■ **TASK OBJECTIVE**:
Gather every line below where "shoulder" appears.

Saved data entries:
━━━━━━

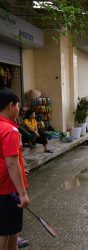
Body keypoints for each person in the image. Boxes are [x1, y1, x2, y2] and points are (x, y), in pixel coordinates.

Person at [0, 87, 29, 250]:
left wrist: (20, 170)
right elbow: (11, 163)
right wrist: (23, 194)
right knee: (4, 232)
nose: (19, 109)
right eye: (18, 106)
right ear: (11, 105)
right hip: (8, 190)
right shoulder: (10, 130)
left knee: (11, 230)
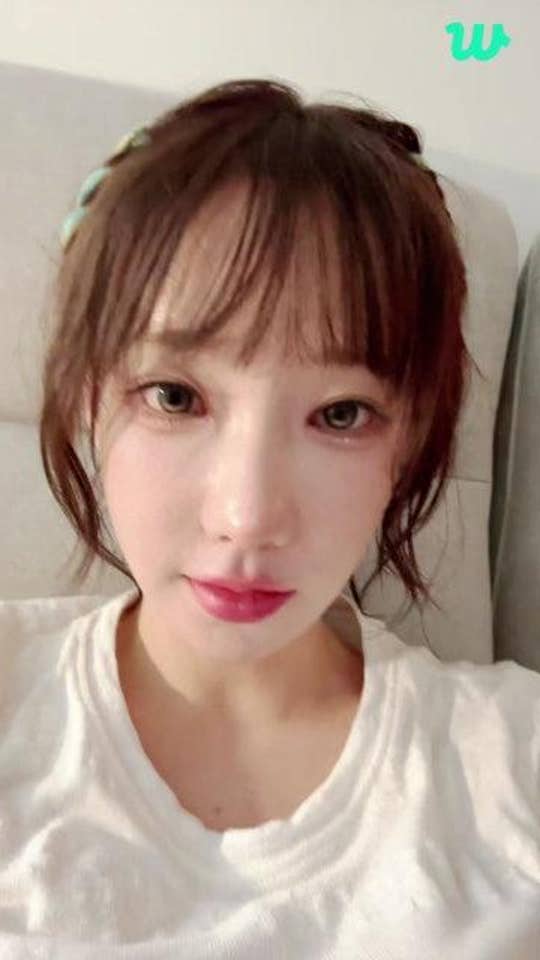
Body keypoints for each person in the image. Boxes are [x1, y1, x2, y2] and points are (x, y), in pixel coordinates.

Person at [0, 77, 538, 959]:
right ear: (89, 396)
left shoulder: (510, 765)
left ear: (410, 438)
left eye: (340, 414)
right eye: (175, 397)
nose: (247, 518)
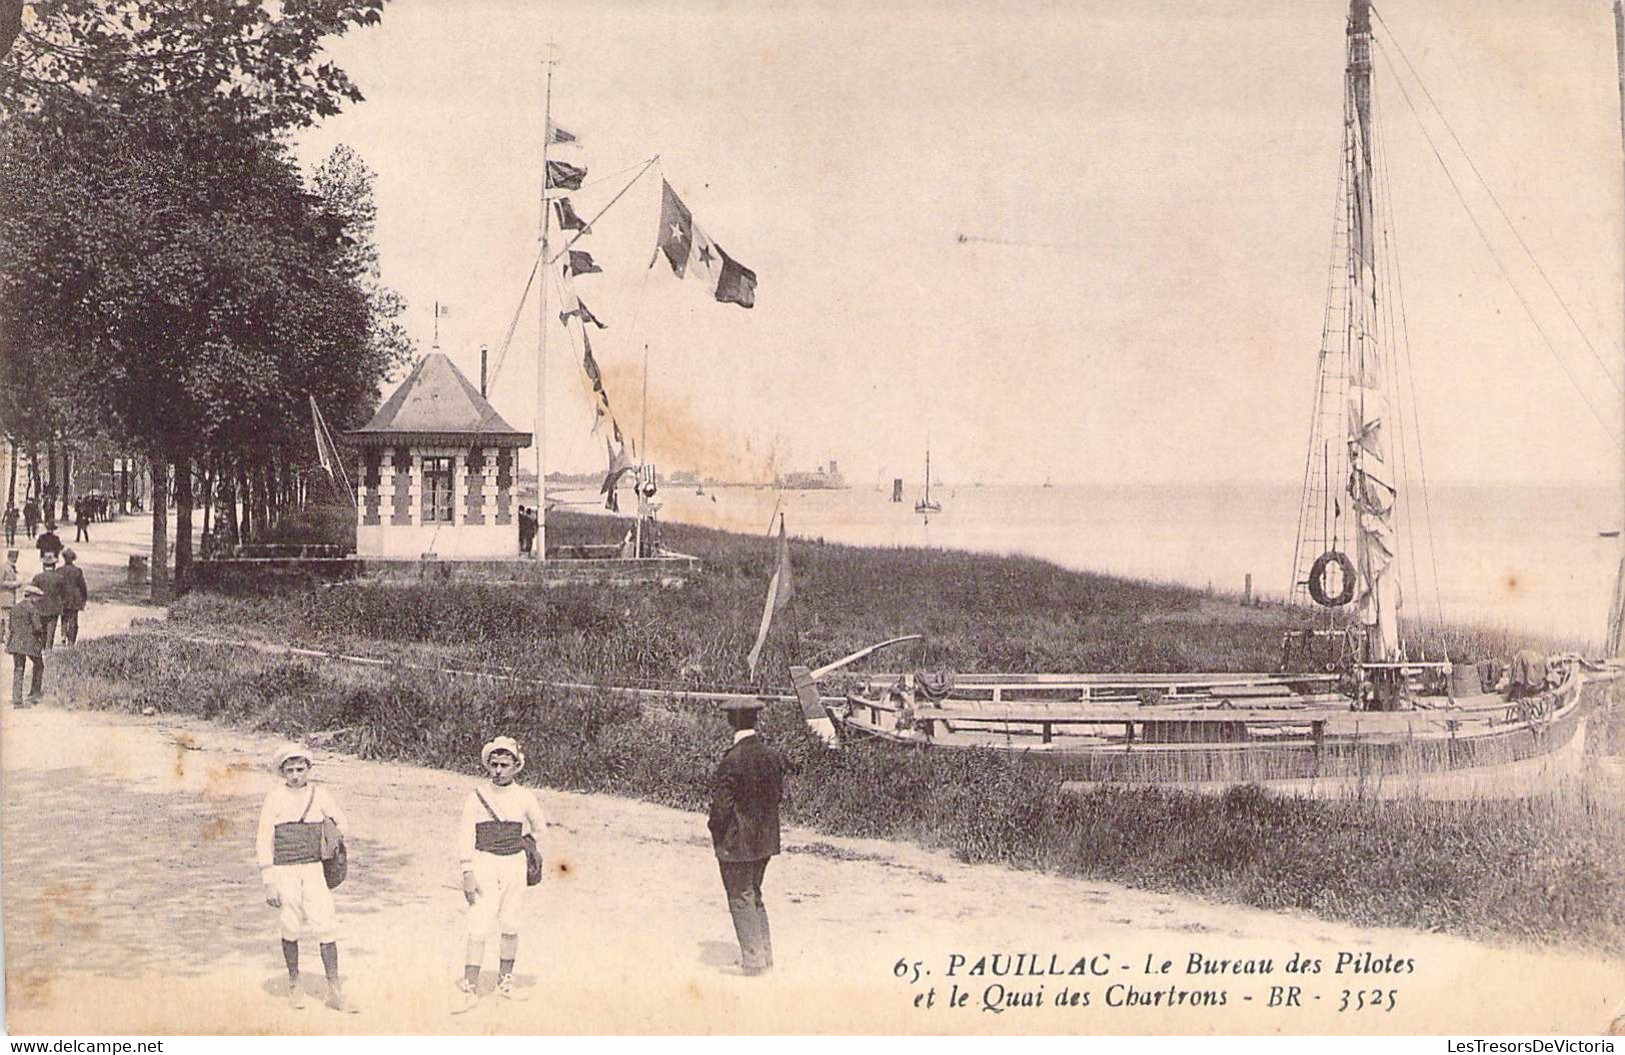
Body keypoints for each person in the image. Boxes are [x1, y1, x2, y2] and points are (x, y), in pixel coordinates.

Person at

━━━━━━

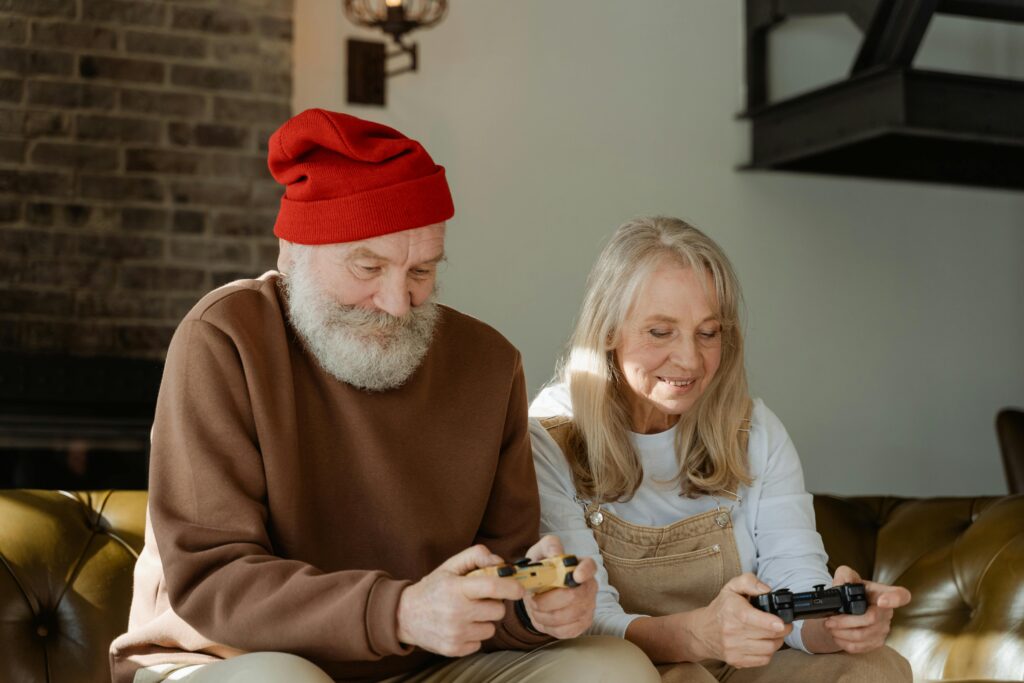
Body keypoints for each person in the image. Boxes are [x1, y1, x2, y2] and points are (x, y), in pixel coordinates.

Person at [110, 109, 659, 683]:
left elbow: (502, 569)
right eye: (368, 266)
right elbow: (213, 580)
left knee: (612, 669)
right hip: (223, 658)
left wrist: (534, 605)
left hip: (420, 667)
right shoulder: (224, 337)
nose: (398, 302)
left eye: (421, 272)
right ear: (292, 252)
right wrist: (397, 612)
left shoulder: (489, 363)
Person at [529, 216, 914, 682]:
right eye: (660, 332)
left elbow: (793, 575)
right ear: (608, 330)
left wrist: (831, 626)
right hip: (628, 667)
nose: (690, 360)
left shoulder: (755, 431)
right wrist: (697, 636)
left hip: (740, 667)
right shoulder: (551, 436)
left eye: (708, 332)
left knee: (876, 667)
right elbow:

━━━━━━

■ **ANSWER TO THIS PROBLEM**:
right shoulder: (10, 130)
left shoulder: (510, 765)
right shoulder: (224, 337)
left shoulder: (489, 363)
left shoulder: (755, 431)
right shoulder: (551, 436)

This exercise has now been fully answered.